Learn about umbilical cord prolapse.
What is umbilical cord prolapse?
Umbilical cord prolapse occurs when the umbilical cord comes out of the uterus either with or before the fetus during childbirth. This occurs in less than 1% of pregnancies and is more likely to occur in women whose amniotic sac has ruptured. The first sign of umbilical cord prolapse is a sudden drop in fetal heartrate that does not return to normal. In some cases, the umbilical cord can be felt or seen upon examination. This condition is cause for concern because it results in compression of the blood flow to the fetus and is therefore considered an emergency situation during labor. As a result, some deliveries where umbilical cord prolapse occurs result in a necessary cesarean section (C-section) but will often have successful results for the mother and child.
There are three types of prolapse that can occur.
- Overt umbilical cord prolapse, the most common type, occurs with the rupture of membranes. In this type, the cord has come through the cervix and into or even beyond the vagina, past the fetus.
- Occult umbilical prolapse can occur with either intact or ruptured membranes. In occult prolapse, the cord is seen alongside the fetus but has not passed it.
- Funic presentation happens when membranes have not yet ruptured. The cord is between the fetus and the fetal membranes but has not yet passed the opening of the cervix.
The risk factors that accompany this condition either make it difficult for the fetus to fill the pelvis appropriately or are related to abnormalities of the umbilical cord itself. These known risk factors can be divided into two categories: spontaneous or iatrogenic (resulting from medical intervention). Spontaneous factors include fetal malpresentation, in which the fetus takes up space in such a way that there is room for the cord to sit below it; an abnormally high amount of amniotic fluid; prematurity and/or low birth weight; multiple pregnancy, such as with twins or triplets; and the spontaneous rupture of membranes. Factors resulting from medical intervention include the artificial rupture of membranes, manual rotation of the baby’s head, or placement of internal monitors.
In the case of umbilical cord prolapse during labor, the most common course of action is to help the mother to delivery in the quickest way possible, which often results in a C-section.

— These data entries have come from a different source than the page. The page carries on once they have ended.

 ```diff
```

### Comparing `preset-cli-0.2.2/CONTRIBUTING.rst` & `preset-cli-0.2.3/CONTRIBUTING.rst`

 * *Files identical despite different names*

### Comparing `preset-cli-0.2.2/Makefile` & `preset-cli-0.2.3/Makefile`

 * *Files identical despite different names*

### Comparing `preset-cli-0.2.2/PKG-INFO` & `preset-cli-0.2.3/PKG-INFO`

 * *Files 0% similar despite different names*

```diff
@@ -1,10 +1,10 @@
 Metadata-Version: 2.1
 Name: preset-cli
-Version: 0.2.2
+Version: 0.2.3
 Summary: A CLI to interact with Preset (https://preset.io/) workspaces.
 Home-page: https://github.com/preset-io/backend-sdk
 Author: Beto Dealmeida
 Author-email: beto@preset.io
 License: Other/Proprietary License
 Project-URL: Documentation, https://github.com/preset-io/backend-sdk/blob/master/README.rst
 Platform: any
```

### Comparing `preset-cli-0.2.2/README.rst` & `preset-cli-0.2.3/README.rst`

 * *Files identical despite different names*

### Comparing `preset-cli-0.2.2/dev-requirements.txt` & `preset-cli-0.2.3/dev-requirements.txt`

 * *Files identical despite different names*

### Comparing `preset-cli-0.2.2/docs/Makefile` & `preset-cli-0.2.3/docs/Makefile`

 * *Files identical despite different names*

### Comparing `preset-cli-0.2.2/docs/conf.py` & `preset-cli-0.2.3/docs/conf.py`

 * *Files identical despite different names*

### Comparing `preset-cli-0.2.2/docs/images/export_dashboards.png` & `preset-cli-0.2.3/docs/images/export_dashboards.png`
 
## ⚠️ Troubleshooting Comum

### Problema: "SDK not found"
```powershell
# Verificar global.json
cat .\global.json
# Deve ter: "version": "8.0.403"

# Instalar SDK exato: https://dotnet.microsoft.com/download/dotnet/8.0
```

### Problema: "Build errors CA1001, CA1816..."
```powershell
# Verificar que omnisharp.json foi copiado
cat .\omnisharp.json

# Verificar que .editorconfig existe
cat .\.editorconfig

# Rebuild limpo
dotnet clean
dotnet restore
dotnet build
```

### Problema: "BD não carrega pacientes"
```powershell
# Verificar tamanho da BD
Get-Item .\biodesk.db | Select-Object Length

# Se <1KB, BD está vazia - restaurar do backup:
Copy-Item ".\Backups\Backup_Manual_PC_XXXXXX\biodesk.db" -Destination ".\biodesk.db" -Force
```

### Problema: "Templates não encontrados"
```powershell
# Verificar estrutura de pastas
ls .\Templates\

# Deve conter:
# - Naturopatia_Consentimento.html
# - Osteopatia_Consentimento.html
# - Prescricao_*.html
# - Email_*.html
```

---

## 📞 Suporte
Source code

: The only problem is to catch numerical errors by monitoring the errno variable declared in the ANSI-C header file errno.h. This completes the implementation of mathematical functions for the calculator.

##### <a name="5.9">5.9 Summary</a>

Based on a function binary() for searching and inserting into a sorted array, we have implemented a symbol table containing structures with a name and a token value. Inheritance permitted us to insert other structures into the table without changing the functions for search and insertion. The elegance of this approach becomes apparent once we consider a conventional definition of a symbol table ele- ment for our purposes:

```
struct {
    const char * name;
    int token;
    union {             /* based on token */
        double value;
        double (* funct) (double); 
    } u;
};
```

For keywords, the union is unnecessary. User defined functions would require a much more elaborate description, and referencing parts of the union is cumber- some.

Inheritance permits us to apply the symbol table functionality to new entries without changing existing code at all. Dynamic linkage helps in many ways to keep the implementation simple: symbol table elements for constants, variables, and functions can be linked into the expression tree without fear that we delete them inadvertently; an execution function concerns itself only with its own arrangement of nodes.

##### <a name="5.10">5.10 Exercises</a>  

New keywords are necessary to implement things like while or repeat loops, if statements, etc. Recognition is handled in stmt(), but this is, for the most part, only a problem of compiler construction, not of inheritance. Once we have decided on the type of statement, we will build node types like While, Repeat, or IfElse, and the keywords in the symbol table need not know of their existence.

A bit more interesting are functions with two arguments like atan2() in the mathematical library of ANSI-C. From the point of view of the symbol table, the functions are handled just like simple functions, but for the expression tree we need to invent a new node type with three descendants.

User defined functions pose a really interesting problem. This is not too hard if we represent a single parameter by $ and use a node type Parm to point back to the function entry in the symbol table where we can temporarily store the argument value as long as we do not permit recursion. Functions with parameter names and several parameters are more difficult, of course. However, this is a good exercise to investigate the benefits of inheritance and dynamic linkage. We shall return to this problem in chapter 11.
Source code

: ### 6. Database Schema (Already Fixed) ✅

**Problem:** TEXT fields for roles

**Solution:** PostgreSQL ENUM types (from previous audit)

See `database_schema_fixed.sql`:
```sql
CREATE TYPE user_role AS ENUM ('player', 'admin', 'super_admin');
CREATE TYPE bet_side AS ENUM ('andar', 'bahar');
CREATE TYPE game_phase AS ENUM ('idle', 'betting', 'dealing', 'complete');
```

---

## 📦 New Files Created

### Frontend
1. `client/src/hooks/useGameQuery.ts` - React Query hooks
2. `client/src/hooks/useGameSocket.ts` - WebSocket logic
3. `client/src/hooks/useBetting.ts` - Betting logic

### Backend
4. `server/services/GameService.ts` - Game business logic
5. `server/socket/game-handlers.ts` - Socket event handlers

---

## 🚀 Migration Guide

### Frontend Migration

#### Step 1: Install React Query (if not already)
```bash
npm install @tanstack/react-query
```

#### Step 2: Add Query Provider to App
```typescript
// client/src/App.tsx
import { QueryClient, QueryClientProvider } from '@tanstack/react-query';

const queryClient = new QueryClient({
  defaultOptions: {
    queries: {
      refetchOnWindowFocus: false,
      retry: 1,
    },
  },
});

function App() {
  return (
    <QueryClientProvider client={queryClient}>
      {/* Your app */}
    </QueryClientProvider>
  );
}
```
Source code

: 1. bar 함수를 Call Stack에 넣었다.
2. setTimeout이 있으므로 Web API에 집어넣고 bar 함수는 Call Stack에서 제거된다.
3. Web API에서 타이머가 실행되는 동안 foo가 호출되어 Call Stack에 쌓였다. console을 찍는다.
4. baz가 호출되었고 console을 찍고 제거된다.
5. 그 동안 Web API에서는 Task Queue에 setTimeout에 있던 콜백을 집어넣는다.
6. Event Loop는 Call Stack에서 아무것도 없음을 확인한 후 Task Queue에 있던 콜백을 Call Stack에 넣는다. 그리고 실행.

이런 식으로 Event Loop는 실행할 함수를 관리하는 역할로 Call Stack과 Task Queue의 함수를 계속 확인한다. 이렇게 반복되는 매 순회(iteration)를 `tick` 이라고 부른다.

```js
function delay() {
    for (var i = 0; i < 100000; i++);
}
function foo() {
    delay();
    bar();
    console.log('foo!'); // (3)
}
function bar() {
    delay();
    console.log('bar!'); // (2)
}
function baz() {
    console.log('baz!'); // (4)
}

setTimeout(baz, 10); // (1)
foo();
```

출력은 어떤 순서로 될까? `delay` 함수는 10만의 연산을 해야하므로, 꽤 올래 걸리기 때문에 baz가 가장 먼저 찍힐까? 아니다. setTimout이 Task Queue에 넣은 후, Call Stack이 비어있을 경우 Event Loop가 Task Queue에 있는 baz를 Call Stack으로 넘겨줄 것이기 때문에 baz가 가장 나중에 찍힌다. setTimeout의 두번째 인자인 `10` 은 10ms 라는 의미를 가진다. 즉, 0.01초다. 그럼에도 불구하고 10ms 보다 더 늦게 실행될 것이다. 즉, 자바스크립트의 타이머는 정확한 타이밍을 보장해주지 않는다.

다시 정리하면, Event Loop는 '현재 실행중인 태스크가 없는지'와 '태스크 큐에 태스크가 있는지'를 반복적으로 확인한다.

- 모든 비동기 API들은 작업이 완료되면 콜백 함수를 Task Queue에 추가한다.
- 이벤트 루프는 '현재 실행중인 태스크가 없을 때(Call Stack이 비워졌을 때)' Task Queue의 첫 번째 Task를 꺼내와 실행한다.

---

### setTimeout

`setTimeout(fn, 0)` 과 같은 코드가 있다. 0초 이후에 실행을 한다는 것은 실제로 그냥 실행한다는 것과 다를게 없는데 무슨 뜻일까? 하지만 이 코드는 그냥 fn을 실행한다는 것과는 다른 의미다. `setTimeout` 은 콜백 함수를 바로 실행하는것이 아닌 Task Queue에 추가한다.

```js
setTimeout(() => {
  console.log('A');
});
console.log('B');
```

When preparing for delivery, some medical interventions can be made in order to decrease the likelihood of this complication. These include manual elevation of the fetus, moving the mother so that her feet are elevated, filling the bladder in order to elevate the fetus, using medications to suppress labor, introducing oxygen to the mother, or a combination thereof. If the mother is not close to starting labor, a manual funic reduction, where the cord is placed back into the uterine cavity, can be performed.